初めて音楽の媒体を買ったのが小学5年生の時だったと思うのですが、その時はドーナツ版と呼ばれるレコードで今のシングルCDに相当するものでした。

中学生の時もレコードを買った記憶はあるのですが、明確に自分自身の趣味でミュージシャンを選ぶようになったのは高校に入ってからでした。

昔はレンタルショップというものがなかったので、親からもらったこずかいから購入するしかないので、厳選に厳選した末に月に一枚か二枚アルバムを買うという習慣になってました。

少しずつですが、気に入ったアルバムのコレクションが増えていくのが嬉しくて、今思うとあれがいわゆる収集家たちの楽しみにも似たものだったのかなと感じています。

しかし、元々何かを集めて喜ぶタイプではなかったので、レンタルショップが増えてくると、借りてきたアルバムをカセットテープにダビングして楽しむようになりました。

今ではそれが若者の文化みたいになっていますが、購入するのに比べて格段に安価に楽しむことができるのですから、利用しない手はありません。

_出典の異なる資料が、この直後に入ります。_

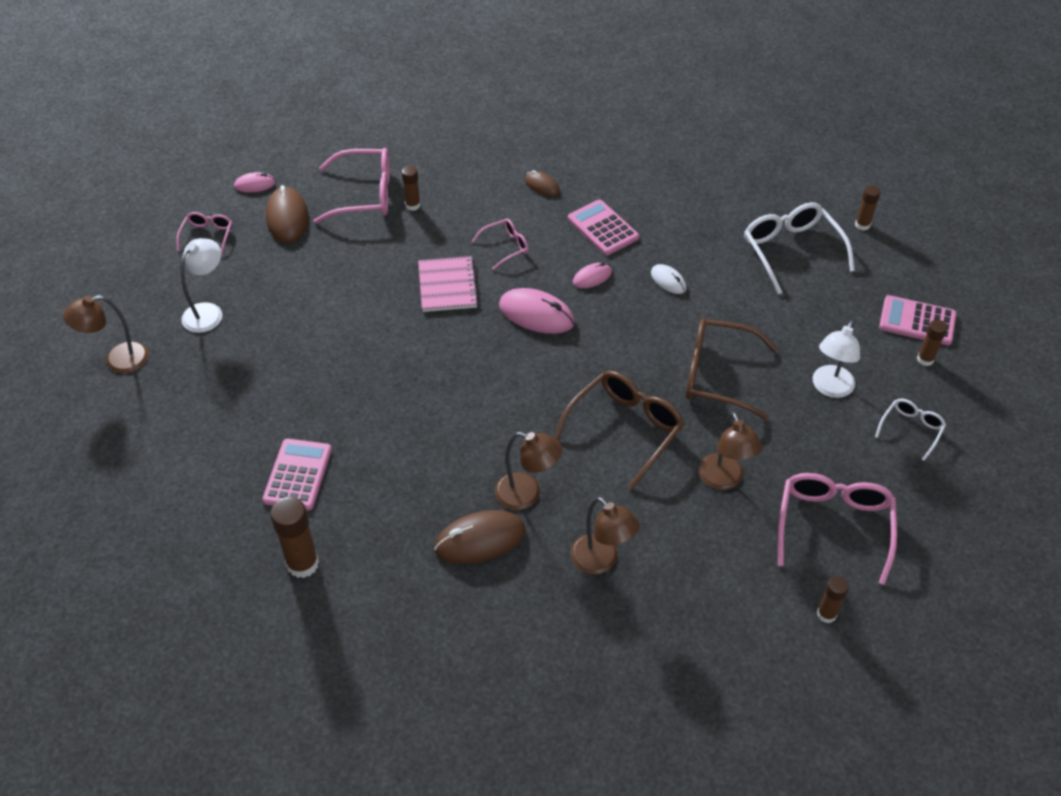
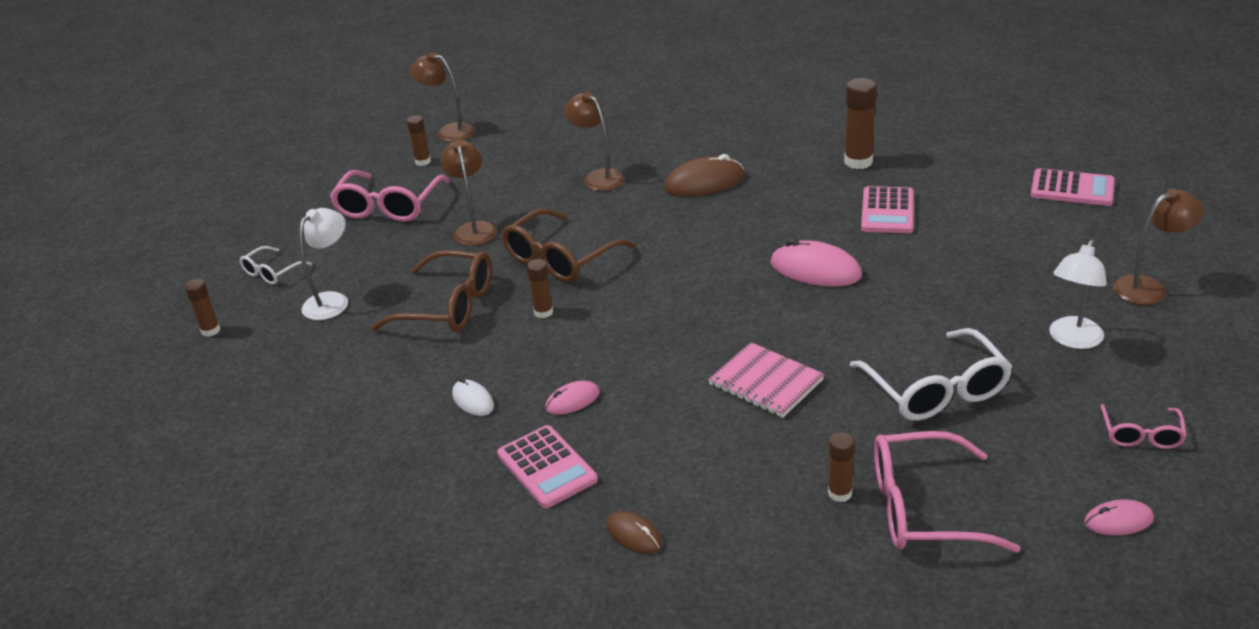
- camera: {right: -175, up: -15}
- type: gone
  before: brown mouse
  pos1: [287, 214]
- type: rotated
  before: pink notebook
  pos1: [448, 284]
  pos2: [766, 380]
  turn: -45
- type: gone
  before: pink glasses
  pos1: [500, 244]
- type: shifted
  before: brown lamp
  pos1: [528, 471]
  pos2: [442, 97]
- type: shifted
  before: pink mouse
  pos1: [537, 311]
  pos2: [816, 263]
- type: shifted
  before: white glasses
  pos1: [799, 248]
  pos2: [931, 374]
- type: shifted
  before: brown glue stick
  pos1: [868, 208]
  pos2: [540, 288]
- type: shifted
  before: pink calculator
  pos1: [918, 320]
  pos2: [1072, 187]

自分には所有欲みたいなものがあまりなかったのかもしれません。勿論子供の頃から欲しいと思うものはおもちゃにしても何にしても沢山ありました。

しかし、それは所有していたいという欲求ではなく、それで楽しみたいだけなのです。ですから、遊び飽きてしまうと次のものへと興味が移ってしまい、物を大事に持っているということがありませんでした。

大人になってもその傾向は変わらず、何かを自分の物にしたいと思うことはほとんどありません。使えればいいし、楽しめればいいという具合です。

世の中のすべてとは行かないまでも、できる限りレンタルできるシステムが普及してくれたら高額を払って手に入れる必要がなくなります。

世の中全体で、特に高額なもの、土地や建物、クルマ、そういったものをみんなでシェアするような文化や仕組みができたらいいなと思っています。

所有するということに特別な価値を見出すのは、我々の心に巣食う不安感や欠乏感が原因なのではないかと思います。

自分の所有物にしないと気がすまないという気持ちが人々の心から少なくなることで、さまざまなものを共有するしくみをもった社会になっていくのではないかと期待しています。